A statement in a small town newspaper today said that the red and white colors used in a barber pole are symbolic of bandages: white for clean bandages and red for blood-stained bandages. This caught my attention and prompted me to research barbershop pole color meaning both because I had never heard this before and couldn’t image what bandages had to do with barbershops.
Although I’ve seen haircuts I would describe as “butchered,” I clearly didn’t think any bloodshed was involved. So what do blood and bandages have to do with a barbershop?
Come to find out that during medieval times, in addition to a shave and a haircut, your barber could perform surgery, tooth extractions, and bloodletting. Oh the need for bandaging was becoming clear. The red and white stripes symbolize the bandages used during bloodletting.
Originally, these bandages were hung out on a pole to dry after washing. As the bandages blew in the wind, they would twist together to form the spiral pattern similar to the stripes in the modern day barber pole.

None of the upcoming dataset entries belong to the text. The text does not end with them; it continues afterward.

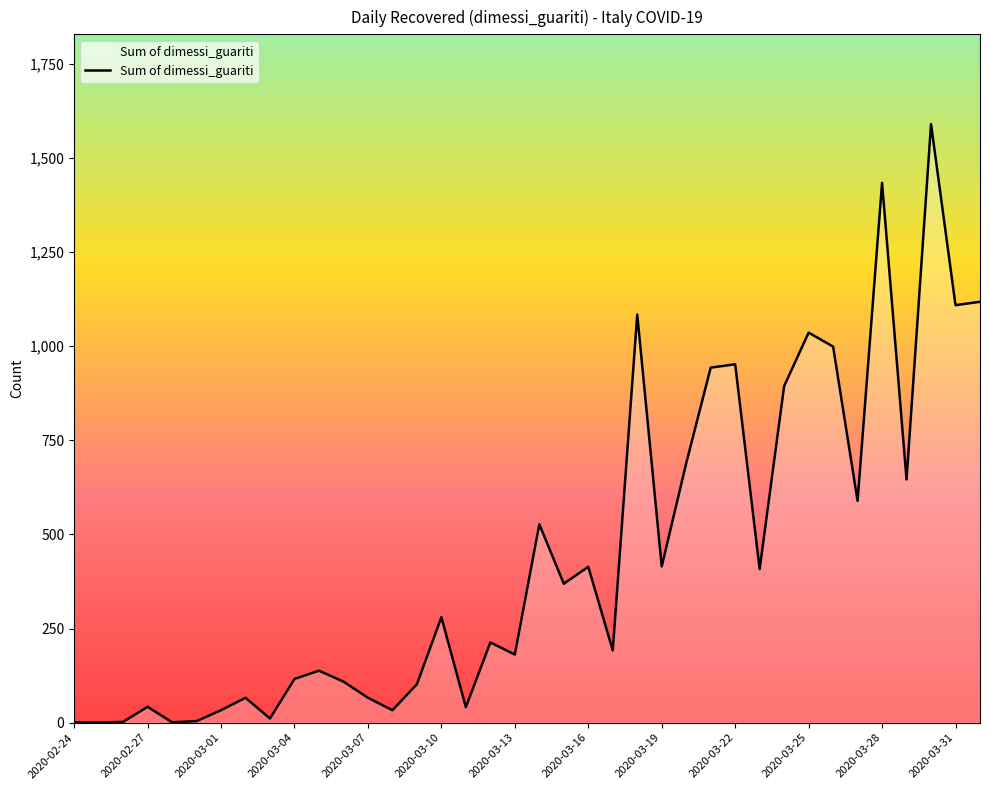

How many values are below 280?

19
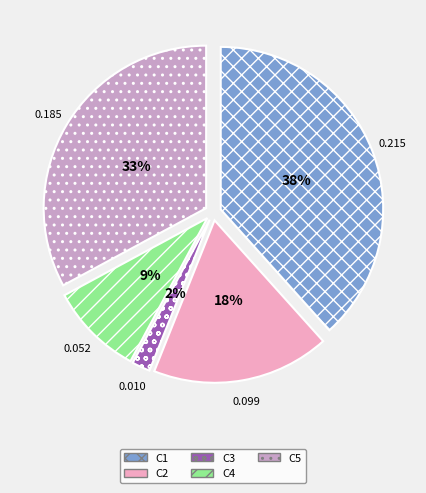

How many segments does this pie chart have?

5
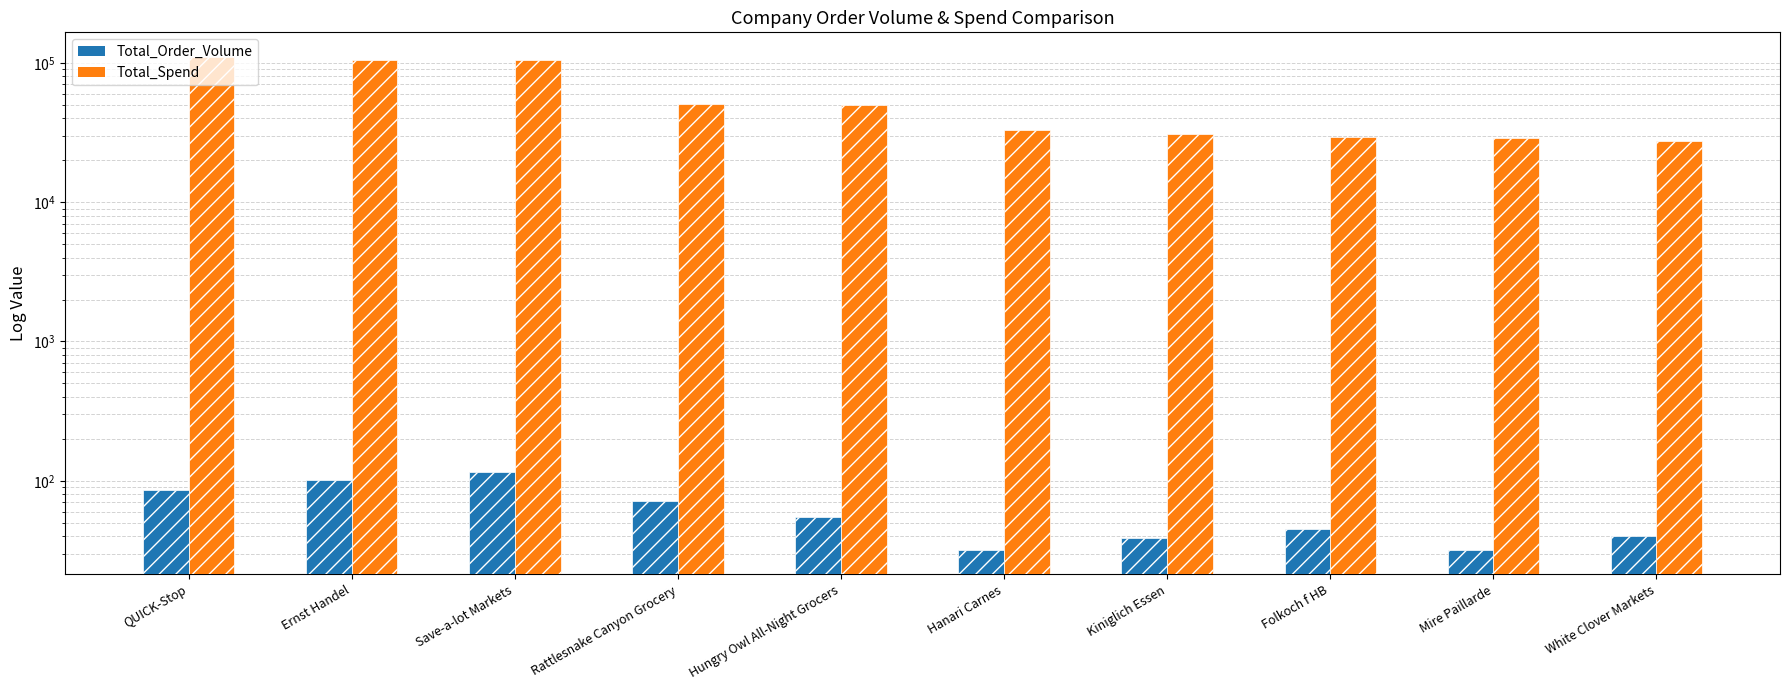

What is the highest value of the Total_Order_Volume series?

116.0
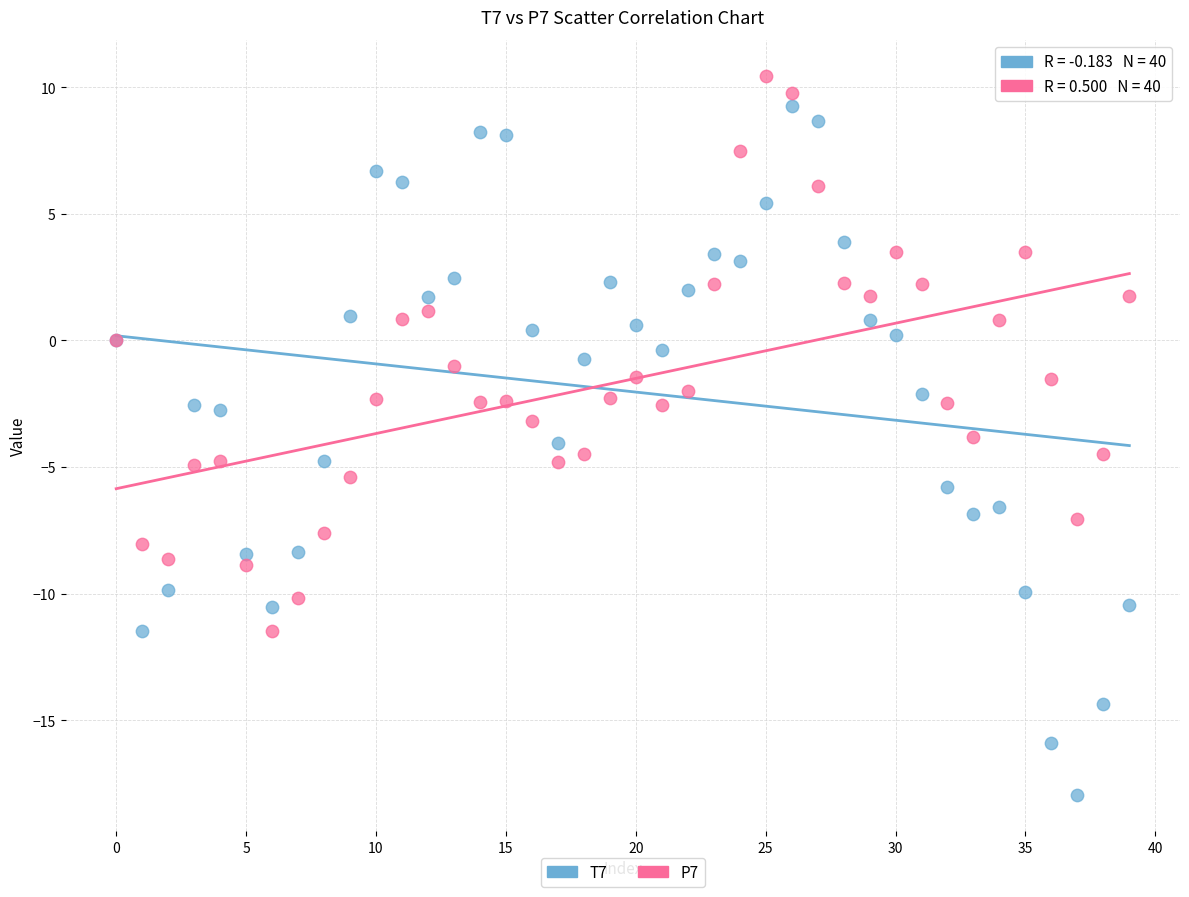

Which series has the largest Y range (max minus min)?

T7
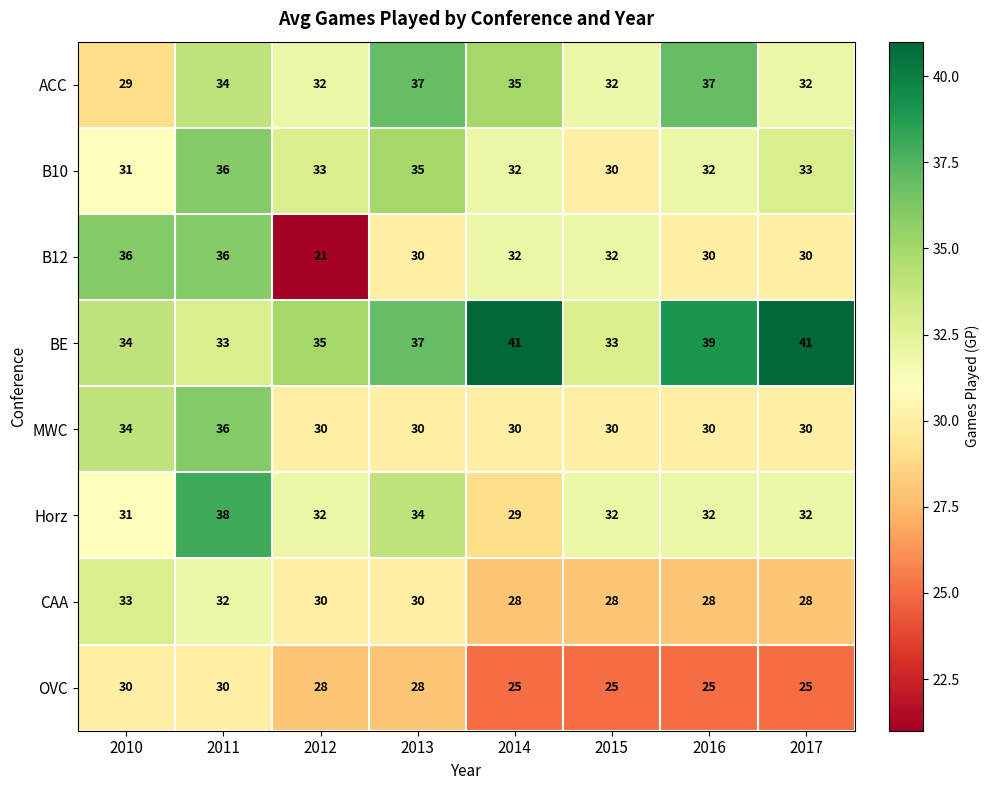

Is it true that B10 equals 32 at 2016?

True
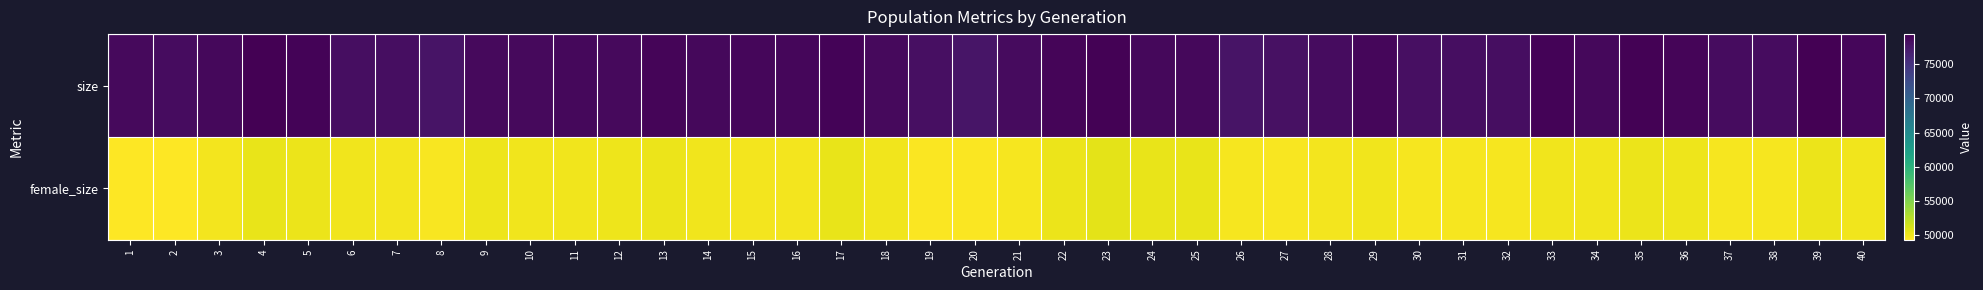

Which series has the widest spread of values?

size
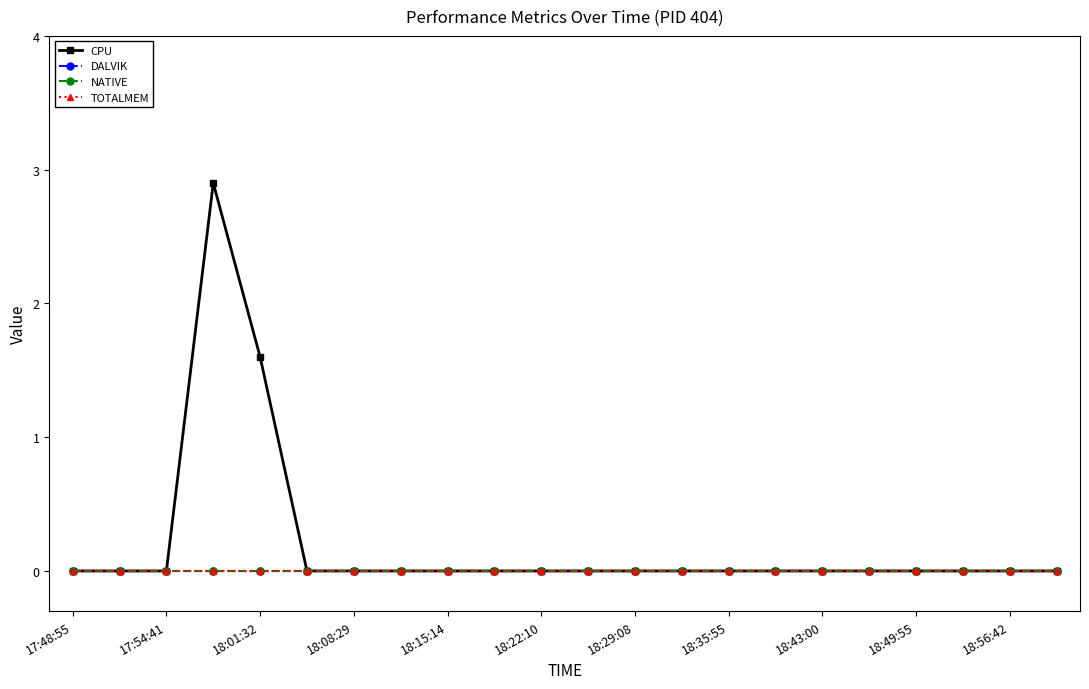

Does the chart have visible grid lines?

No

The barber pole became emblematic of the barber/surgeon’s profession. Later, the cloths were replaced by a painted wooden pole of red and white stripes.
Blue sometimes appears on poles in the United States, possibly as an homage to the national colors. Another, more fanciful interpretation of the addition of blue to the barbershop pole color palette is that red and blue represent the two types of blood – red for arterial blood, blue for venous blood.